• **Task**
Turn the lines of all the records below into one numbered list, leaving out any blank lines.

• **The input**

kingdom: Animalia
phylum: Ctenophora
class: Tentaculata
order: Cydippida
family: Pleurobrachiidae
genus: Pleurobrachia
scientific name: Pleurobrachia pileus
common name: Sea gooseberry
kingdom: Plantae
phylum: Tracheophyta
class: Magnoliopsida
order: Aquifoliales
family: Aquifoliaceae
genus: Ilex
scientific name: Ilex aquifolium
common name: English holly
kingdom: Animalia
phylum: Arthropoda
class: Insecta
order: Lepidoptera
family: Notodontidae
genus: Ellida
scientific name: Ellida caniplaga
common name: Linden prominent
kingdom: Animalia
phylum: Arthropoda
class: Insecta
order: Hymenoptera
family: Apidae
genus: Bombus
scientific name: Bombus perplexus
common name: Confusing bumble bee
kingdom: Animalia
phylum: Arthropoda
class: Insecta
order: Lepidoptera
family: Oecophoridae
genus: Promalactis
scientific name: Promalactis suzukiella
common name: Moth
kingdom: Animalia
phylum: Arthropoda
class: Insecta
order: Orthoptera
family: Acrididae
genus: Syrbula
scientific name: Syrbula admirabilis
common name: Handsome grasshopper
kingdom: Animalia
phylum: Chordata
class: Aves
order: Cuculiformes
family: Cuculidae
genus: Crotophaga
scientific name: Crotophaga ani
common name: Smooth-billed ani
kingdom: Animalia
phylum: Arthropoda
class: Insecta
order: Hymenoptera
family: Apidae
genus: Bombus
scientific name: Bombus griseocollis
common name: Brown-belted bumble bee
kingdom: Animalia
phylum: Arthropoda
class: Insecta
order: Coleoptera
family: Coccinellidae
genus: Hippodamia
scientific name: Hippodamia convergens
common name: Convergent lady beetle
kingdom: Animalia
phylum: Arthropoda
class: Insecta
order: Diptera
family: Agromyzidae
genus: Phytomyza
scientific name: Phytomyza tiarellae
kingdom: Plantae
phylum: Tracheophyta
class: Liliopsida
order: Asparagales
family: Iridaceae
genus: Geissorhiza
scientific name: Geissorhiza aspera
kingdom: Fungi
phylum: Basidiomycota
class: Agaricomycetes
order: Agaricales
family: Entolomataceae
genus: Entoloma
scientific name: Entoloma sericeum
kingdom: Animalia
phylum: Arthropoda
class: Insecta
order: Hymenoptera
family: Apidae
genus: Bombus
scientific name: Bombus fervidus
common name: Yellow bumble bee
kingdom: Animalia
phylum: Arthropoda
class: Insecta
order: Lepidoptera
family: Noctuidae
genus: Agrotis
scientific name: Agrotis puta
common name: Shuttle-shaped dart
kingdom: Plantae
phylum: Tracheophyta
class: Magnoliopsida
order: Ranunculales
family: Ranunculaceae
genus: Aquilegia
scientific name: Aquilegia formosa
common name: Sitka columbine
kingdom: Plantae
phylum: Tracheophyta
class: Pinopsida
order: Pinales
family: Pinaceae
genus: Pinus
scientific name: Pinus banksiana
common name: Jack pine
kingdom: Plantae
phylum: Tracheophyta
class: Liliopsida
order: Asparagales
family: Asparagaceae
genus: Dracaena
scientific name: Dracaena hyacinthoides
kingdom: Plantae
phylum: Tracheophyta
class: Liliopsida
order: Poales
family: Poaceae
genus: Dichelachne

• **Output**
1. kingdom: Animalia
2. phylum: Ctenophora
3. class: Tentaculata
4. order: Cydippida
5. family: Pleurobrachiidae
6. genus: Pleurobrachia
7. scientific name: Pleurobrachia pileus
8. common name: Sea gooseberry
9. kingdom: Plantae
10. phylum: Tracheophyta
11. class: Magnoliopsida
12. order: Aquifoliales
13. family: Aquifoliaceae
14. genus: Ilex
15. scientific name: Ilex aquifolium
16. common name: English holly
17. kingdom: Animalia
18. phylum: Arthropoda
19. class: Insecta
20. order: Lepidoptera
21. family: Notodontidae
22. genus: Ellida
23. scientific name: Ellida caniplaga
24. common name: Linden prominent
25. kingdom: Animalia
26. phylum: Arthropoda
27. class: Insecta
28. order: Hymenoptera
29. family: Apidae
30. genus: Bombus
31. scientific name: Bombus perplexus
32. common name: Confusing bumble bee
33. kingdom: Animalia
34. phylum: Arthropoda
35. class: Insecta
36. order: Lepidoptera
37. family: Oecophoridae
38. genus: Promalactis
39. scientific name: Promalactis suzukiella
40. common name: Moth
41. kingdom: Animalia
42. phylum: Arthropoda
43. class: Insecta
44. order: Orthoptera
45. family: Acrididae
46. genus: Syrbula
47. scientific name: Syrbula admirabilis
48. common name: Handsome grasshopper
49. kingdom: Animalia
50. phylum: Chordata
51. class: Aves
52. order: Cuculiformes
53. family: Cuculidae
54. genus: Crotophaga
55. scientific name: Crotophaga ani
56. common name: Smooth-billed ani
57. kingdom: Animalia
58. phylum: Arthropoda
59. class: Insecta
60. order: Hymenoptera
61. family: Apidae
62. genus: Bombus
63. scientific name: Bombus griseocollis
64. common name: Brown-belted bumble bee
65. kingdom: Animalia
66. phylum: Arthropoda
67. class: Insecta
68. order: Coleoptera
69. family: Coccinellidae
70. genus: Hippodamia
71. scientific name: Hippodamia convergens
72. common name: Convergent lady beetle
73. kingdom: Animalia
74. phylum: Arthropoda
75. class: Insecta
76. order: Diptera
77. family: Agromyzidae
78. genus: Phytomyza
79. scientific name: Phytomyza tiarellae
80. kingdom: Plantae
81. phylum: Tracheophyta
82. class: Liliopsida
83. order: Asparagales
84. family: Iridaceae
85. genus: Geissorhiza
86. scientific name: Geissorhiza aspera
87. kingdom: Fungi
88. phylum: Basidiomycota
89. class: Agaricomycetes
90. order: Agaricales
91. family: Entolomataceae
92. genus: Entoloma
93. scientific name: Entoloma sericeum
94. kingdom: Animalia
95. phylum: Arthropoda
96. class: Insecta
97. order: Hymenoptera
98. family: Apidae
99. genus: Bombus
100. scientific name: Bombus fervidus
101. common name: Yellow bumble bee
102. kingdom: Animalia
103. phylum: Arthropoda
104. class: Insecta
105. order: Lepidoptera
106. family: Noctuidae
107. genus: Agrotis
108. scientific name: Agrotis puta
109. common name: Shuttle-shaped dart
110. kingdom: Plantae
111. phylum: Tracheophyta
112. class: Magnoliopsida
113. order: Ranunculales
114. family: Ranunculaceae
115. genus: Aquilegia
116. scientific name: Aquilegia formosa
117. common name: Sitka columbine
118. kingdom: Plantae
119. phylum: Tracheophyta
120. class: Pinopsida
121. order: Pinales
122. family: Pinaceae
123. genus: Pinus
124. scientific name: Pinus banksiana
125. common name: Jack pine
126. kingdom: Plantae
127. phylum: Tracheophyta
128. class: Liliopsida
129. order: Asparagales
130. family: Asparagaceae
131. genus: Dracaena
132. scientific name: Dracaena hyacinthoides
133. kingdom: Plantae
134. phylum: Tracheophyta
135. class: Liliopsida
136. order: Poales
137. family: Poaceae
138. genus: Dichelachne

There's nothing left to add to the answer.